**OBJETIVO DA TAREFA**
Extraia da entrevista com Tatiane Souza o trecho entre "Para falar sobre" e "da Consciência Negra?", inclusive, copiando-o sem nenhuma alteração.

**TEXTO PARA LEITURA**
Atados conversa com a pedagoga, congadeira e professora universitária Tatiane Souza
Ainda que as discussões sobre questões raciais se intensifiquem em novembro, Mês da Consciência Negra, as pautas devem ser debatidas ao longo de todo ano, sobretudo nos ambientes escolares, acadêmicos e de trabalho. Ainda que negros sejam a maioria no ensino superior público, a representatividade em cargos de liderança continua muito pequena. Segundo a Pesquisa Nacional por Amostra de Domicílios Contínua de 2018, apenas 29,9% dos cargos gerenciais são ocupados por pessoas pretas ou pardas.
Para falar sobre o racismo na educação e no mercado de trabalho, conversamos com Tatiane Souza, pedagoga, congadeira e professora universitária e de ensino básico, além de ser fundadora e coordenadora do AKOMA- Grupo de Estudos e Pesquisas em Africanidades, Culturas, Diversidades & Memórias e idealizadora do AfroEducar, que promove o conhecimento das relações étnico-raciais e da história e culturas africana e afro-brasileira.
Atados: O que é e o que representa o Dia da Consciência Negra?

**LISTAGEM EXIBIDA**

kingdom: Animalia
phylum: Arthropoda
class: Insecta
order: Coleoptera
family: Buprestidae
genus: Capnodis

**RESPOSTA ABAIXO**
Para falar sobre o racismo na educação e no mercado de trabalho, conversamos com Tatiane Souza, pedagoga, congadeira e professora universitária e de ensino básico, além de ser fundadora e coordenadora do AKOMA- Grupo de Estudos e Pesquisas em Africanidades, Culturas, Diversidades & Memórias e idealizadora do AfroEducar, que promove o conhecimento das relações étnico-raciais e da história e culturas africana e afro-brasileira.
Atados: O que é e o que representa o Dia da Consciência Negra?